Scores of Warner Bros. Records staffers past and present gathered on Saturday at the company’s headquarters since 1975 to say goodbye to the venerable building just off Riverside Drive in Burbank. Susan Leon and Kevin Laffey organized the bittersweet celebration, and WB Entertainment's Lisa Margolis took the exterior photos. Aaron Bay-Schuck, Tom Corson and their staff are preparing for their 3/18 move into the onetime Ford assembly plant in DTLA. 

On hand were four guys who don’t really need name tags when they’re in the vicinity of 3300 Warner Blvd. Posing in this photo opp for old time's sake are Hale Milgrim, Jeff Ayeroff, Jim Wagner and Jeff Gold in the lobby of the art department. The photo was taken by fellow former Bunny Tim Devine, who made an interesting point in his Facebook post:

“The Warner Bros. ‘ski chalet’ is the only building I know of (besides the Capitol Tower) that was built specifically to hold its record label occupants. Many labels have had their own building (A&M on the Chaplin lot, the original Geffen on Sunset (the former Howard Hughes offices, of course!), though most were just in standard-issue office buildings here and in N.Y. 3300 Warner Blvd. was built to hold WBR and (again like Capitol) is its only occupant ever. Many people may not think of it this way, but that is rare.”

A bit of history from our own I.B. Bad: “Along with CBS and sister labels Elektra and Atlantic, Warners dominated the musical landscape of the ’70s and ’80s.

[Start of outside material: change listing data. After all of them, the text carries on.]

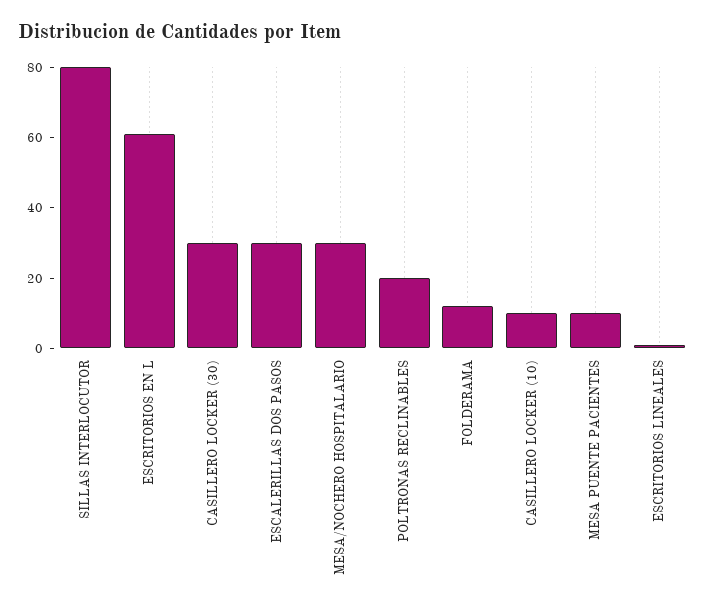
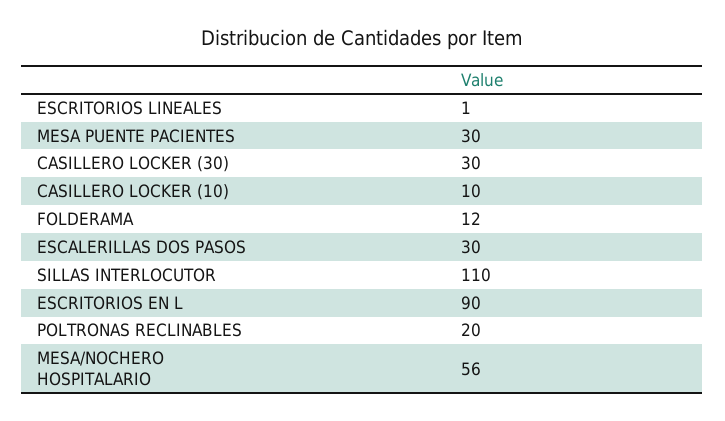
SILLAS INTERLOCUTOR: 80 -> 110
ESCRITORIOS EN L: 60 -> 90
MESA/NOCHERO HOSPITALARIO: 30 -> 56
MESA PUENTE PACIENTES: 10 -> 30

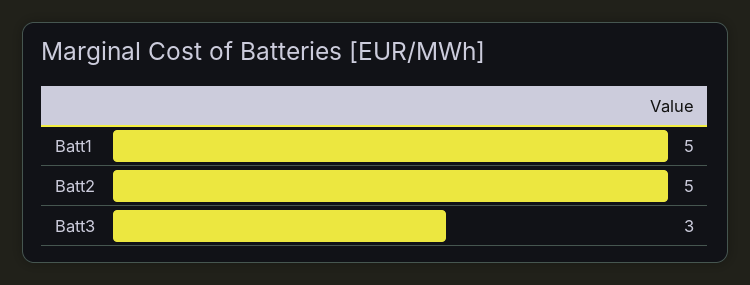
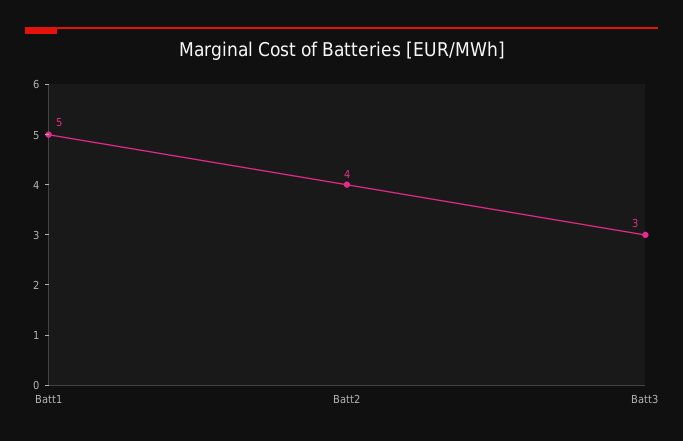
Batt2: 5 -> 4

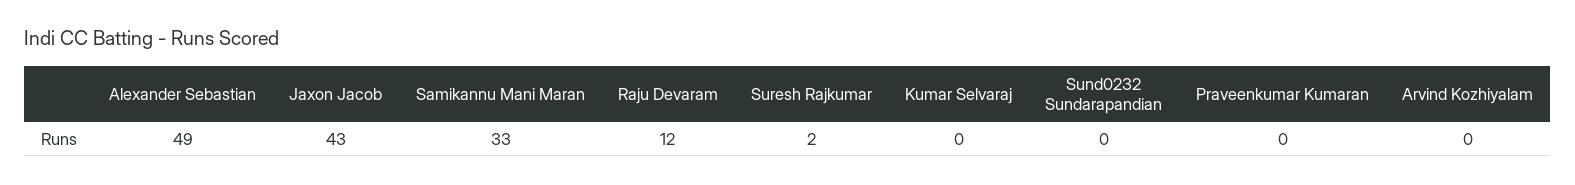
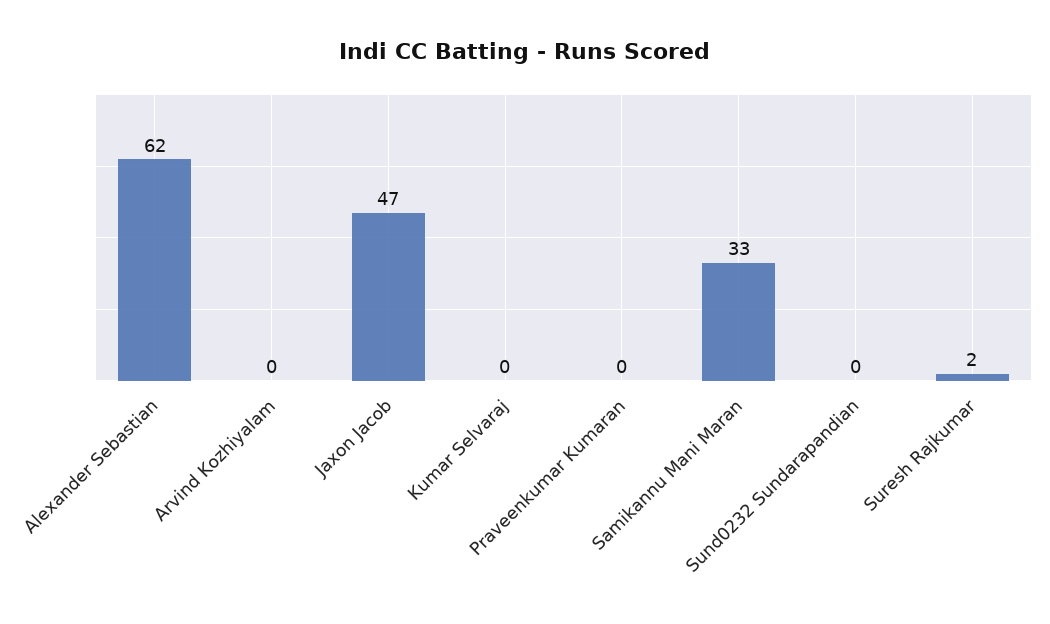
Alexander Sebastian: 49 -> 62
Jaxon Jacob: 43 -> 47
Raju Devaram: 12 -> none

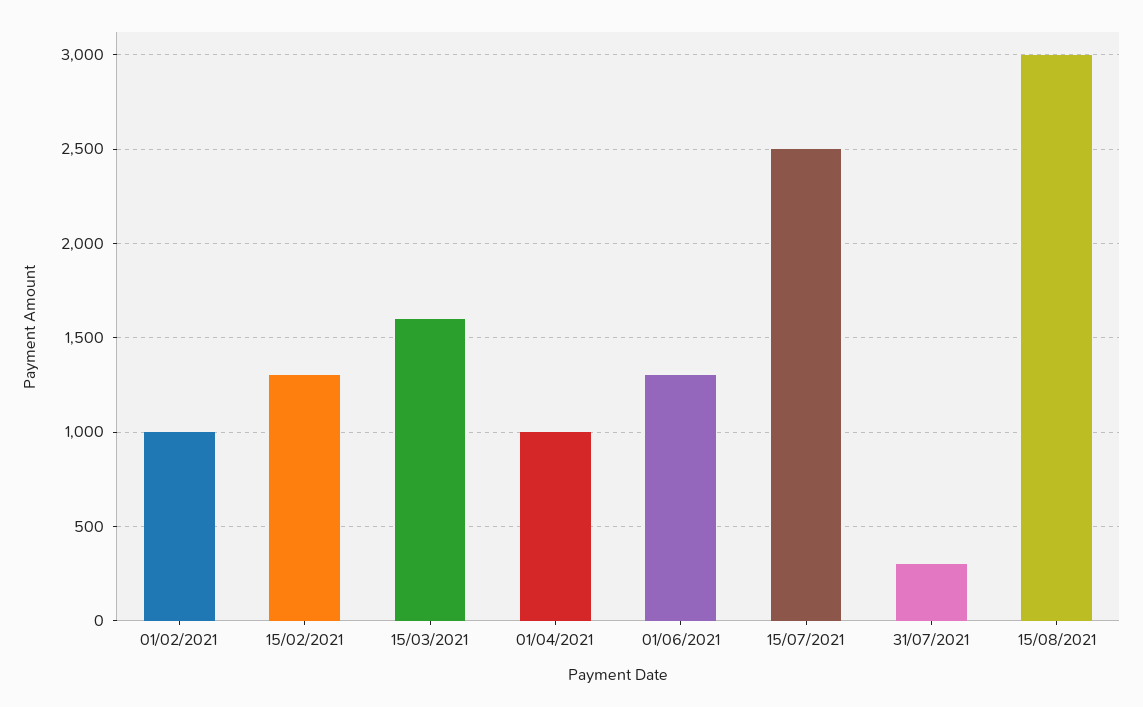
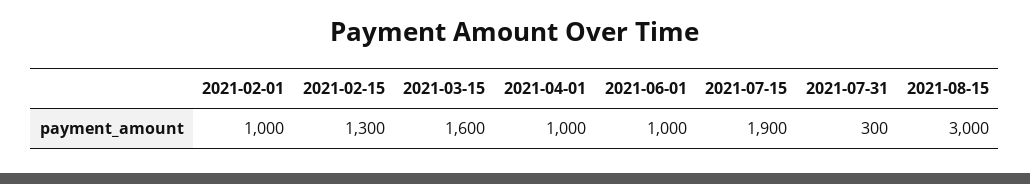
01/06/2021: 1300 -> 1000
15/07/2021: 2500 -> 1900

We’d long viewed WB as a special place, and during the years we worked for the label—from 1978 to ’86—we got a close-up look at what made it unique and why the Burbank ski lodge was the place to be, a major with the heart of an indie. The in-house producers and the acts they produced for the A&R-driven label were at ground zero of this remarkably creative era. This impressive array of execs was brilliantly managed by Mo Ostin.”

Will the 89,452 sq. ft. building, designed by legendary SoCal architect A. Quincy Jones, receive historic-landmark status? The place would inarguably make one helluva music-biz museum.